▶ _SHORT PROBLEM 1_:
In the excerpt on daylight saving time below, give again the passage that begins at the words "Given that these" and stops after the words "can be made.".
▶ _SHORT PROBLEM 2_:
Answer these questions from the excerpt on daylight saving time below.
(a) What percentage reduction in strokes does Zeitzer use as a hypothetical example?
(b) Which act does Weed say it is hard to backtrack from?
(c) Besides circadian health, which two kinds of factors does Weed say no one has studied in this way?

▶ _DOCUMENT_:
Additionally, Weed emphasizes that these effects are not felt evenly across the population. Some groups are more vulnerable than others, a disparity that continues to influence personal opinions on which time standard should prevail.
“There are limitations to this type of modeling and this type of approach, for example, a healthy young person probably wouldn’t have a huge impact from going back and forth between the different time policies. The people who are likely to be most affected are older individuals or people who are already predisposed to something, and then DST, or switching back and forth, pushes them over the edge to moving into a not-so-good health space,” Weed said.
Given that these reductions may only affect certain groups, and that the overall lower risk is relatively small, Zeitzer argues that more discussion is needed before any definitive policy change can be made.
“I don’t think this has been fully discussed yet. The circadian impact, which is just one of the pieces, isn’t so overwhelming as to obviate all other discussion on the topic,” Zeitzer said. “If we found, like, if you switch to this, there’d be a 50% reduction in strokes, that’s just so immense and huge that it doesn’t matter what you like, we have to do it. But we don’t see that. What we’re seeing is much more subtle effects, and when you see these subtle effects, it means that then the conversations should be more meaningful.”
Yet it’ll be a hard clock to settle. While new scientific data may sway future policy, changes in legislation often move far more slowly than changes in understanding.
“Our work basically provided the first data to look at what would happen if we switched to a one-time policy for the entire year,” Weed said. “So I think a lot of the legislation will take some time to incorporate this type of work into it, but it’s hard to backtrack from choosing the wrong pathway with this Sunshine Protection Act. There have been a lot more discussions about it, especially recently, where we’ve seen hundreds of articles come out related to our research, and with this past DST transition. We just have to wait and see what happens.”
For now, the nation remains caught between two clocks. While many states continue to push for reform, progress has been slowed by the need for federal agreement, more research, and conflicting interests. Even as the vast majority of Americans say they want to end the time change, consensus on which time to keep remains elusive.
“Everybody’s going to have their own opinion on this, and you can’t really make everyone happy in this case because you’re not really just relying on the science. There’s also a lot of feelings here, and there’s not really enough information in all of the different dimensions to have a really good picture of everything that factors in. Our study is one of the first looking at circadian health, but then there are also economic factors, there are safety factors, and nobody’s really done this type of study looking at those other pieces,” Weed said.

▶ _DATA SHOWN_:
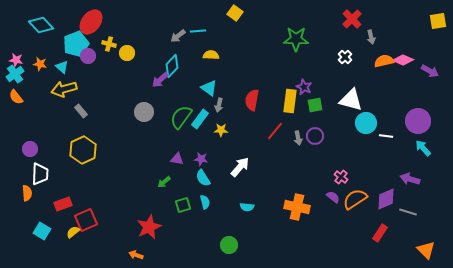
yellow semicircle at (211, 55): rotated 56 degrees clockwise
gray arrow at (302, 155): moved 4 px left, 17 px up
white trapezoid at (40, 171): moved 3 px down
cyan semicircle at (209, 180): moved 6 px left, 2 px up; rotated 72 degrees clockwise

* * *

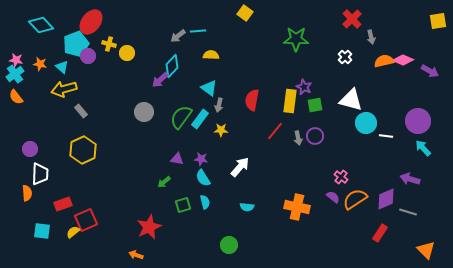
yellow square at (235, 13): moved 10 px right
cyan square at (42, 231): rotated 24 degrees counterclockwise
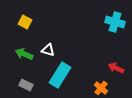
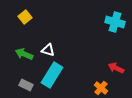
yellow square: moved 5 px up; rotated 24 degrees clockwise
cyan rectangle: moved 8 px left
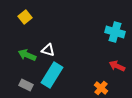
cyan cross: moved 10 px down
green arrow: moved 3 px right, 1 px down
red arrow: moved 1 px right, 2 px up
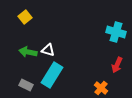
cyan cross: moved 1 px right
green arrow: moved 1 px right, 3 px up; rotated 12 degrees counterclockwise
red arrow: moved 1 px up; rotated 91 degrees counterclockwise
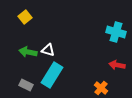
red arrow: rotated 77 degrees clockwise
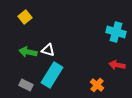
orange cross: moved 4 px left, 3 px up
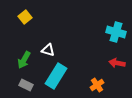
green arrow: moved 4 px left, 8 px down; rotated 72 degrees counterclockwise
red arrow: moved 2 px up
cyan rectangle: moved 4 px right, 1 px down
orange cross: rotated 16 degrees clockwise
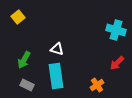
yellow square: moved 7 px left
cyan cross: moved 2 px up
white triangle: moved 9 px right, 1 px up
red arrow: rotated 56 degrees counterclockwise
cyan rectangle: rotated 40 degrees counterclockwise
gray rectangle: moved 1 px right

▶ _TASK RESULT 1_:
Given that these reductions may only affect certain groups, and that the overall lower risk is relatively small, Zeitzer argues that more discussion is needed before any definitive policy change can be made.

▶ _TASK RESULT 2_:
(a) Zeitzer uses a 50% reduction in strokes as the example.
(b) Weed names the Sunshine Protection Act.
(c) Weed names economic factors and safety factors.